Se despejaría así una de las dudas que todavía persiste sobre la economía: la disponibilidad de dólares para hacer frente al pago de la deuda a partir de julio del próximo año. Sin cepo y con las cuentas fiscales superavitarias, el ingreso de capitales es la consecuencia más obvia que esperan en el mercado. “Del cepo vamos a salir el año que viene, que eso quede claro. El acuerdo con el FMI es una pata fundamental. Nosotros podríamos seguir capitalizando el Banco Central, como lo hicimos hasta ahora, de manera gradual. O, si hay un acuerdo con el Fondo que implica plata adicional, se destinaría a recapitalizar el Central y se sortearía esa condición”, sostuvo Caputo quien aportó un dato que desvela al mercado: a cuánto llegan hoy las reservas netas.
Según dijo, son “levemente” negativas, dado que a pesar de haber comprado USD 22.000 millones durante el año, entre el agujero heredado y los pagos que debieron realizarse, no fue suficiente para llegar a reservas positivas. Sin embargo, ese desvío sería menor al que se calcula en el sector privado –que las estiman incluso en el mismo nivel de rojo que el año pasado– lo que resta importancia al incumplimiento en el acuerdo vigente con el Fondo según el cual el BCRA debía cerrar el año prácticamente en cero.
De ahí en más, es decir, a partir de la eliminación total o parcial del cepo, las definiciones corresponderán a una nueva dimensión. La unificación cambiaria establecida como objetivo en el documento de fin de año del Banco Central (Objetivos y planes respecto del desarrollo de las políticas monetaria, cambiaria, financiera y crediticia para el año 2025), ¿será con flotación limpia, sucia o ni siquiera habrá flotación?
“El programa genera una inflación inducida de 2,5% mensual.
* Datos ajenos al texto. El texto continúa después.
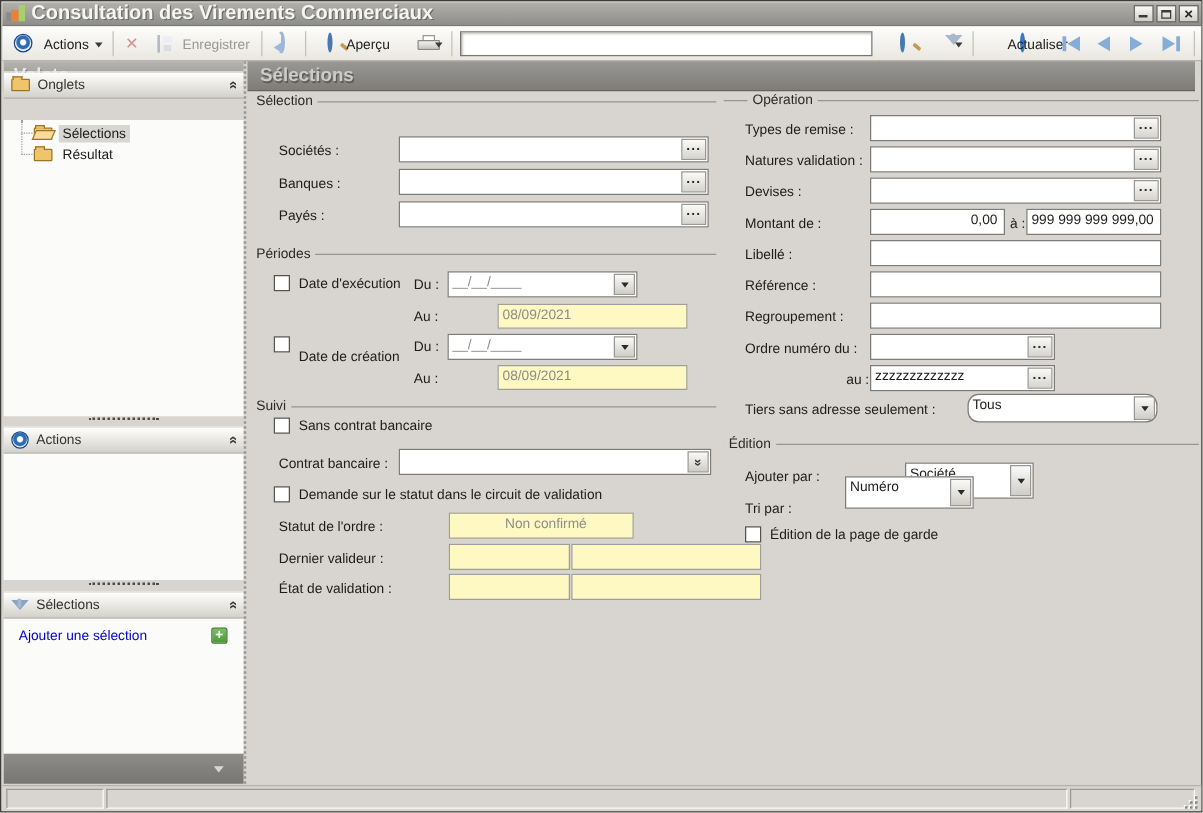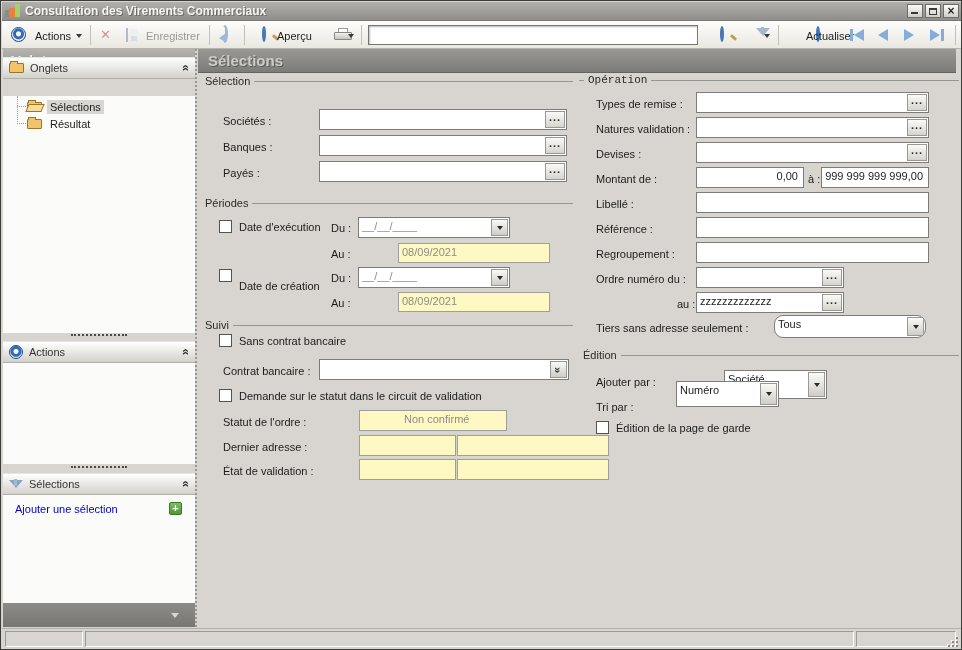--- a/index.html
+++ b/index.html
@@ -9,7 +9,7 @@
 
   
   #titlebar{left:1px;top:1px;width:960px;height:19px;background:linear-gradient(#b2b0ac,#908e8a);border-bottom:1px solid #7a7874;display:flex;align-items:center;}
-  #titlebar .title{color:#f5f5f3;font-weight:bold;font-size:12px;text-shadow:1px 1px 0 #6c6a66;margin-left:4px;text-align:right;}
+  #titlebar .title{color:#f5f5f3;font-weight:bold;font-size:16px;text-shadow:1px 1px 0 #6c6a66;margin-left:4px;text-align:right;}
   .appicon{width:16px;height:14px;position:relative;margin-left:3px;}
   .appicon .b1{position:absolute;left:0;bottom:1px;width:4px;height:7px;background:#8a8a86;}
   .appicon .b2{position:absolute;left:4px;bottom:1px;width:6px;height:9px;background:#e8813a;}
En la medida que repitamos otro mes con inflación en torno al 2,5% mensual, habilita que pasemos a bajar el crawling peg al 1%. Ahí vamos a tener una inflación objetiva de 1,5%” (Milei)
Las señales no son para nada claras al respecto. En el mercado prevalece la idea que la opción preponderante es una flotación administrada –como ocurre en la mayor parte de los países cuyas monedas flotan– aunque tampoco se descarta que, al menos en una primera instancia, el Gobierno siga optando por un esquema algo más rígido para evitar cualquier volatilidad que derive en un repunte inflacionario.
Sin embargo, Milei volvió a sorprender: en su entrevista reciente con Forbes, el Presidente anticipó un esquema de flotación limpia, es decir, sin ningún tipo de intervención del Banco Central.
“El programa genera una inflación inducida de 2,5% mensual. En la medida que repitamos otro mes con inflación en torno al 2,5% mensual, habilita que pasemos a bajar el crawling peg al 1%. Ahí vamos a tener una inflación objetiva de 1,5%. Si eso persiste, estamos en condiciones de ir a una parte vinculada ya a la flotación limpia y si resolvemos el problema de stock del Banco Central y la base monetaria en el formato tradicional coincide con la base monetaria amplia, estamos en condiciones de abrir el cepo”, dijo.
Al menos algo queda mucho más claro que a esta altura del año pasado. Limpia, sucia o rígida, cualquiera de esas políticas cambiarias no se parecen en nada a la dolarización.